- Born: 21 February 1921 Kingston upon Thames, England
- Died: 17 December 1943 (aged 22) Kelstern, England
- Military career
- Allegiance: United Kingdom
- Branch: Royal Air Force
- Service years: 1938–1943
- Rank: Wing Commander
- Service number: 41704
- Commands: No. 100 Squadron
- Conflicts: The Second World War Atlantic War Channel Dash; ; Battle of Berlin †; ;
- Awards: Distinguished Service Order Distinguished Flying Cross Mentioned in Despatches

= David Holford (RAF officer) =

Royal Air Force officer

Wing Commander David William Holford (21 February 1921 – 17 December 1943) was a Royal Air Force officer who was the youngest bomber squadron commanding officer in RAF history. He was killed after crashing his Lancaster in thick fog near Kelstern following an operation to bomb Berlin (the infamous Black Thursday).

==RAF career==
Holford was inspired to join the RAF when his uncle Air Com D'Arcy Greig competed in the 1929 Schneider Trophy in a Napier-engined Supermarine S5. Greig gave him his leather flying helmet and his destiny was cast (source, his widow Joan Holford).

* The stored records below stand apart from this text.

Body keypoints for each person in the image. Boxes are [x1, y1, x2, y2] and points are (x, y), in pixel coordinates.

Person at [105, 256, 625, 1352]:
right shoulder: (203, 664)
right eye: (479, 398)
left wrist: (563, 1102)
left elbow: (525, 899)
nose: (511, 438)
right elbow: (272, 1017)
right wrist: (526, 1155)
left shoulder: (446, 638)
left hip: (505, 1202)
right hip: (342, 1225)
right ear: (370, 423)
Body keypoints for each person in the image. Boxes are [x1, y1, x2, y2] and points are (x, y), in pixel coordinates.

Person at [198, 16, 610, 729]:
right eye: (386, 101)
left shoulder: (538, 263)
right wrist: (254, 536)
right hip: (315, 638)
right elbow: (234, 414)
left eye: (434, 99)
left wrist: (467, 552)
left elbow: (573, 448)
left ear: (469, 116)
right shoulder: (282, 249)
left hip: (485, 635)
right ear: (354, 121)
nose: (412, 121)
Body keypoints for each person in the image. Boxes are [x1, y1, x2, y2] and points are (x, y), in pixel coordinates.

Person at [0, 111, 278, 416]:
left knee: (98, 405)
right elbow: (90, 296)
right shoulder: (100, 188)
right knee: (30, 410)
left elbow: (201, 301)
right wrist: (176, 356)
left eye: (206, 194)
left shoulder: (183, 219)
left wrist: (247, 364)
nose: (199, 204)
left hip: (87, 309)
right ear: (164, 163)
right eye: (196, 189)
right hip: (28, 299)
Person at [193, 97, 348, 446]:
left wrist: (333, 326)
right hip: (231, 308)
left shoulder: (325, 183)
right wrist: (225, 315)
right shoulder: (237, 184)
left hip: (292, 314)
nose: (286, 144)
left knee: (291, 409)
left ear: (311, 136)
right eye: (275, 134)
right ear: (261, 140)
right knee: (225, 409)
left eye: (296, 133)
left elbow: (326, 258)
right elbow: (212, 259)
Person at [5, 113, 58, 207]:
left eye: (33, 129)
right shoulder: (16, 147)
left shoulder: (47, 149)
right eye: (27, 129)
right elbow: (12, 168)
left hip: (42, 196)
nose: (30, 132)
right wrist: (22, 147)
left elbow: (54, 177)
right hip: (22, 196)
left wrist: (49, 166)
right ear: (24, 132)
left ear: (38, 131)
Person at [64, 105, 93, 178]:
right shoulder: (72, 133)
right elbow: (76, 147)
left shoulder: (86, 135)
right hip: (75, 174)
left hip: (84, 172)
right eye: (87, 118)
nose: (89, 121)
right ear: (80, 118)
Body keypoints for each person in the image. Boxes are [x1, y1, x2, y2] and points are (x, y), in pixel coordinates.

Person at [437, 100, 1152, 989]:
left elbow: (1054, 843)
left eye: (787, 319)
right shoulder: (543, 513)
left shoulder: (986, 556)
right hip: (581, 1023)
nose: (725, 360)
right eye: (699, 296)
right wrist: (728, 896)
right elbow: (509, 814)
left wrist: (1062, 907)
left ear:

Holford joined the RAF in 1938 aged 17. After pilot training he had become a Wellington bomber pilot with 99 Squadron at RAF Newmarket in March 1940. At Newmarket he flew 11 operations as a second pilot. He flew six missions with Flight Lieutenant Percy Pickard, who portrayed the fictional Squadron Leader Dickson, in the 1941 propaganda film, Target for Tonight.

By June 1940 Holford was captain of his own aircraft and completed a further 15 operations. For nursing a severely damaged aircraft back from an operation he was Mentioned in Despatches and later received the Distinguished Flying Cross (DFC) before a promotion to Flying Officer and becoming an instructor at RAF Bassingbourn.

As a flight lieutenant, Holford was assigned to 103 Squadron at RAF Elsham Wolds, flying 29 operations, including flying a Wellington on a daylight attack against the fleeing German battleships and on 12 February 1942, during what became known as the Channel Dash. For his actions that day, Holford was awarded the Distinguished Service Order (DSO) and promoted to squadron leader aged just 21.

Holford flew the four-engined Halifax bomber and trained and flew operations with 103 Squadron before converting to Lancasters. After marrying Joan, a WAAF RAF Intelligence Officer, left Elsham Wolds for a flight commander position at RAF Lindholme. His still flew actively, attacking Berlin on 17 January 1943.

Just four days before his 22nd birthday in February 1943, Holford was promoted to wing commander, the youngest man to hold this rank in Bomber Command and one of the youngest in the history of the RAF.

On 21 November he was posted to Waltham to take command of 100 Squadron. On 16 December 1943, 100 Squadron received orders to attack Berlin. Holford piloted a Lancaster for the attack. The raid became known as 'Black Thursday' as 25 aircraft were lost on the raid and 28 crashed (and four abandoned as the crew baled out) in England where airfields had become fog-bound. Seeking to land at RAF Grimsby, Holford's Lancaster flew into the ground near Kelstern with only the wireless operator and tail gunner surviving.

==Honours and awards==
- 22 October 1940 – Pilot Officer David William Holford (41704) awarded the Distinguished Flying Cross.
- 11 August 1942 – Acting Squadron Leader David William Holford, DFC (41704), No. 103 Squadron is awarded the Distinguished Service Order.